Мама с Лорой изумленно переглянулись. Что это значит? Тем временем папа смыл мыло, протянул руку за полотенцем и принялся вытираться.
— Эта дурацкая трава под снегом. Дороги совсем не видно, — пояснил он. — Нигде нет ни изгородей, ни деревьев. За городом все утонуло в сугробах. Даже озеро, и то покрыто снегом. Снег замерз, затвердел, сани прекрасно скользят, и кажется, что можно спокойно проехать куда угодно по прямой. Но не успел я оглянуться, смотрю — лошади по горло ушли в снег. Оказывается, там внизу болото, и толстый слой снега, покрытый твердой коркой, держится на стеблях травы и на воздухе. Стоило только лошадям в это болото попасть, они тут же в него и провалились. Ну вот, все утро я и провозился с этим тупоголовым Сэмом...
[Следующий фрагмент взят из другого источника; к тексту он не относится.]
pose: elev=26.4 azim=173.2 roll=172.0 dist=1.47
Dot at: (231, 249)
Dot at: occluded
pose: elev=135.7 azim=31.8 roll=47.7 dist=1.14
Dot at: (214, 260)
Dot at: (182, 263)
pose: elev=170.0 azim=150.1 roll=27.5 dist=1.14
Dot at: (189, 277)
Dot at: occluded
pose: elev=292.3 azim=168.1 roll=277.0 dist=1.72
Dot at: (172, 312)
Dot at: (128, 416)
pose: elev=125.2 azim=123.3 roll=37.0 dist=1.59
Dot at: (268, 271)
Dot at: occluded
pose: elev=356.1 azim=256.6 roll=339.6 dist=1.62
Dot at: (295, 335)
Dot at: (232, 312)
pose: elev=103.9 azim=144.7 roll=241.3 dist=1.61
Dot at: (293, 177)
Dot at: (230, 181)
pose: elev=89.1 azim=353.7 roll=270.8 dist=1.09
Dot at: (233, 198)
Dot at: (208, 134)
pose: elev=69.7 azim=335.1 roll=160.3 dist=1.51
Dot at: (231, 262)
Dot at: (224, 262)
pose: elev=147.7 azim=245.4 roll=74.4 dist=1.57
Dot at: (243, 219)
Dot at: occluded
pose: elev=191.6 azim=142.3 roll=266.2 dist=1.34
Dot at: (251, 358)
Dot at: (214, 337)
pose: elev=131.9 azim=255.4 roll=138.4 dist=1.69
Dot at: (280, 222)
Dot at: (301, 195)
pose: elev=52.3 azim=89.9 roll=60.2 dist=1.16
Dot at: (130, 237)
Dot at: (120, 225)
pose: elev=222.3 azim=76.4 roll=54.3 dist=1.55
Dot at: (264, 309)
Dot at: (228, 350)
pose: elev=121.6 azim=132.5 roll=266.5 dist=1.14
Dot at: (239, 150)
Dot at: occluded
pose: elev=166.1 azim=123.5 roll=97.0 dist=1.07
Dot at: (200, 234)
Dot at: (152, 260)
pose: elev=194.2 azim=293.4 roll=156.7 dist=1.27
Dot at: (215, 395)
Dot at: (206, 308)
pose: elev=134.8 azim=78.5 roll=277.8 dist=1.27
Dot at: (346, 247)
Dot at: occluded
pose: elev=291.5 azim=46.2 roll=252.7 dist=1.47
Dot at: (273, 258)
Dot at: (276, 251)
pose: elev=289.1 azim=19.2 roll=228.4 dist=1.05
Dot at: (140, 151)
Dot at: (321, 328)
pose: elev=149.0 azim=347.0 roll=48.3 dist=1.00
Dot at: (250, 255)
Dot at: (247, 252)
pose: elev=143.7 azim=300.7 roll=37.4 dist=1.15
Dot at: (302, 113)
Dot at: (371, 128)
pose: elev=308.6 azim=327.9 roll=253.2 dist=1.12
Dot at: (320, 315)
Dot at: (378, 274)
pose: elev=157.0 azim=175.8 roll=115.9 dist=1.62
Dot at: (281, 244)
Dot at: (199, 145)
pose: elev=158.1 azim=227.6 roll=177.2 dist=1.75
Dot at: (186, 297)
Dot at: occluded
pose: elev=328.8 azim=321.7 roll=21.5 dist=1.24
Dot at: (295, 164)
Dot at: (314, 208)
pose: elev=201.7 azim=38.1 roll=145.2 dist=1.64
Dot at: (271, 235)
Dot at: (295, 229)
— Чарльз, — мягко остановила его мама.
— Каролина, да тут святой сквернословить начнет, — воскликнул папа. — Дэвид — конь разумный, а Сэм словно рехнулся. Оба по горло торчат в снегу, и чем больше они барахтаются, тем глубже застревают в яме. Тут я понял, что если сани уйдут под снег, не видать мне их как своих ушей. Я тогда распряг лошадей и попытался по одному вытащить их наверх, но Сэм окончательно взбеленился — ныряет, фыркает и все глубже уходит в этот распроклятый снег.
— Да, трудно тебе пришлось, — посочувствовала мама.
— он так метался, что я стал беспокоиться, как бы он не поранил Дэвида. Поэтому я залез в сугроб и стал разгребать и утаптывать снег, чтобы помочь Сэму выбраться наверх. Но он продолжал брыкаться и барахтаться, пока я совсем не потерял терпение.
— И что же ты тогда сделал? — спросила мама.
— Я все-таки его вытащил. Дэвид двигался за мной послушно, как овечка, и, осторожно ступая по снегу, выбрался наверх. Тогда я впряг его в сани, и он вытянул их из ямы. Но мне все время приходилось следить за Сэмом, ведь привязать его было не к чему. А потом я и его впряг в сани и двинулся вперед. Но не успели мы проехать и сотни футов, как они снова провалились.
— Какой ужас! — воскликнула мама.
— И так продолжалось всю дорогу. На каких-то две мили ушло полдня. Привез я всего лишь один стог, а устал так, словно работал с утра до ночи. После обеда я впрягу только одного Дэвида. Сена он притащит вдвое меньше, но зато и сил мы оба столько не потратим.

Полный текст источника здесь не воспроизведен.